** TASK TO COMPLETE **
Please keep to the lines below from the one with "Eoin Ryder, Mature" through the one with "Ruairí Power - we", and restate them word for word, ends included.

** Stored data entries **
★ ★ ★ ★
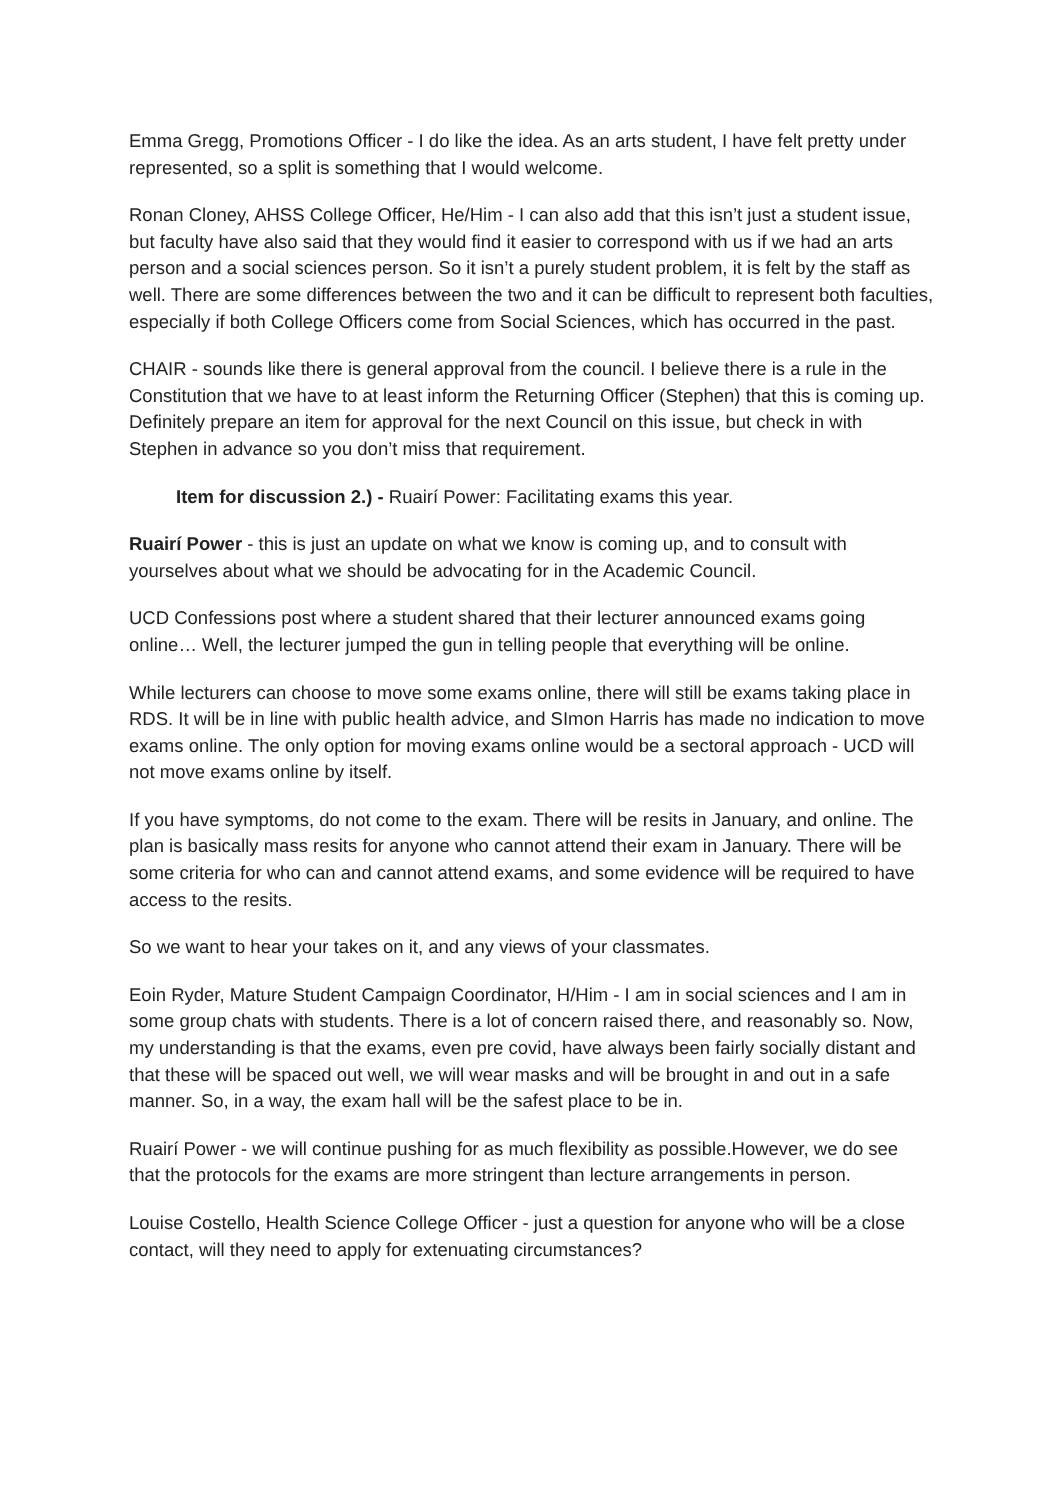Emma Gregg, Promotions Officer - I do like the idea. As an arts student, I have felt pretty under represented, so a split is something that I would welcome.
Ronan Cloney, AHSS College Officer, He/Him - I can also add that this isn’t just a student issue, but faculty have also said that they would find it easier to correspond with us if we had an arts person and a social sciences person. So it isn’t a purely student problem, it is felt by the staff as well. There are some differences between the two and it can be difficult to represent both faculties, especially if both College Officers come from Social Sciences, which has occurred in the past.
CHAIR - sounds like there is general approval from the council. I believe there is a rule in the Constitution that we have to at least inform the Returning Officer (Stephen) that this is coming up. Definitely prepare an item for approval for the next Council on this issue, but check in with Stephen in advance so you don’t miss that requirement.
Item for discussion 2.) - Ruairí Power: Facilitating exams this year.
Ruairí Power - this is just an update on what we know is coming up, and to consult with yourselves about what we should be advocating for in the Academic Council.
UCD Confessions post where a student shared that their lecturer announced exams going online… Well, the lecturer jumped the gun in telling people that everything will be online.
While lecturers can choose to move some exams online, there will still be exams taking place in RDS. It will be in line with public health advice, and SImon Harris has made no indication to move exams online. The only option for moving exams online would be a sectoral approach - UCD will not move exams online by itself.
If you have symptoms, do not come to the exam. There will be resits in January, and online. The plan is basically mass resits for anyone who cannot attend their exam in January. There will be some criteria for who can and cannot attend exams, and some evidence will be required to have access to the resits.
So we want to hear your takes on it, and any views of your classmates.
Eoin Ryder, Mature Student Campaign Coordinator, H/Him - I am in social sciences and I am in some group chats with students. There is a lot of concern raised there, and reasonably so. Now, my understanding is that the exams, even pre covid, have always been fairly socially distant and that these will be spaced out well, we will wear masks and will be brought in and out in a safe manner. So, in a way, the exam hall will be the safest place to be in.
Ruairí Power - we will continue pushing for as much flexibility as possible.However, we do see that the protocols for the exams are more stringent than lecture arrangements in person.
Louise Costello, Health Science College Officer - just a question for anyone who will be a close contact, will they need to apply for extenuating circumstances?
★ ★ ★ ★
** FINISHED TASK **
Eoin Ryder, Mature Student Campaign Coordinator, H/Him - I am in social sciences and I am in some group chats with students. There is a lot of concern raised there, and reasonably so. Now, my understanding is that the exams, even pre covid, have always been fairly socially distant and that these will be spaced out well, we will wear masks and will be brought in and out in a safe manner. So, in a way, the exam hall will be the safest place to be in.
Ruairí Power - we will continue pushing for as much flexibility as possible.However, we do see that the protocols for the exams are more stringent than lecture arrangements in person.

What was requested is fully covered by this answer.